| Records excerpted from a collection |
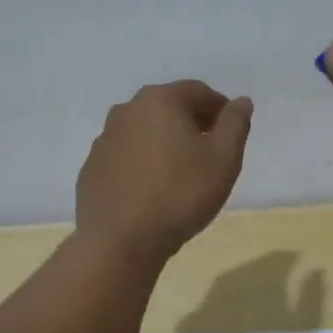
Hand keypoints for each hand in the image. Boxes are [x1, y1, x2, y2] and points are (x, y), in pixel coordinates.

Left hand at [76, 80, 252, 261]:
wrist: (120, 241)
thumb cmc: (180, 194)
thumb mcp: (224, 159)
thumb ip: (235, 124)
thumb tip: (241, 101)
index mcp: (160, 100)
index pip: (198, 91)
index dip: (219, 108)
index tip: (231, 131)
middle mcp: (127, 110)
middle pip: (168, 107)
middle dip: (192, 122)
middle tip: (210, 150)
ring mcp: (104, 139)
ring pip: (144, 131)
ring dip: (165, 141)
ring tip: (182, 171)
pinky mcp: (92, 167)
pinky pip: (125, 155)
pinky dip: (142, 162)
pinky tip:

| Your objective |
Give back precisely the lines above that start at the line containing "thumb tip: (241, 101)" and end at the line containing "ring tip: (182, 171)", inclusive. No other lines belong in the output.

| Your solution |
thumb tip: (241, 101)
index mcp: (160, 100)
index pip: (198, 91)
index dip: (219, 108)
index tip: (231, 131)
middle mcp: (127, 110)
middle pip: (168, 107)
middle dip: (192, 122)
middle tip: (210, 150)
ring mcp: (104, 139)
ring pip: (144, 131)
ring dip: (165, 141)
ring tip: (182, 171)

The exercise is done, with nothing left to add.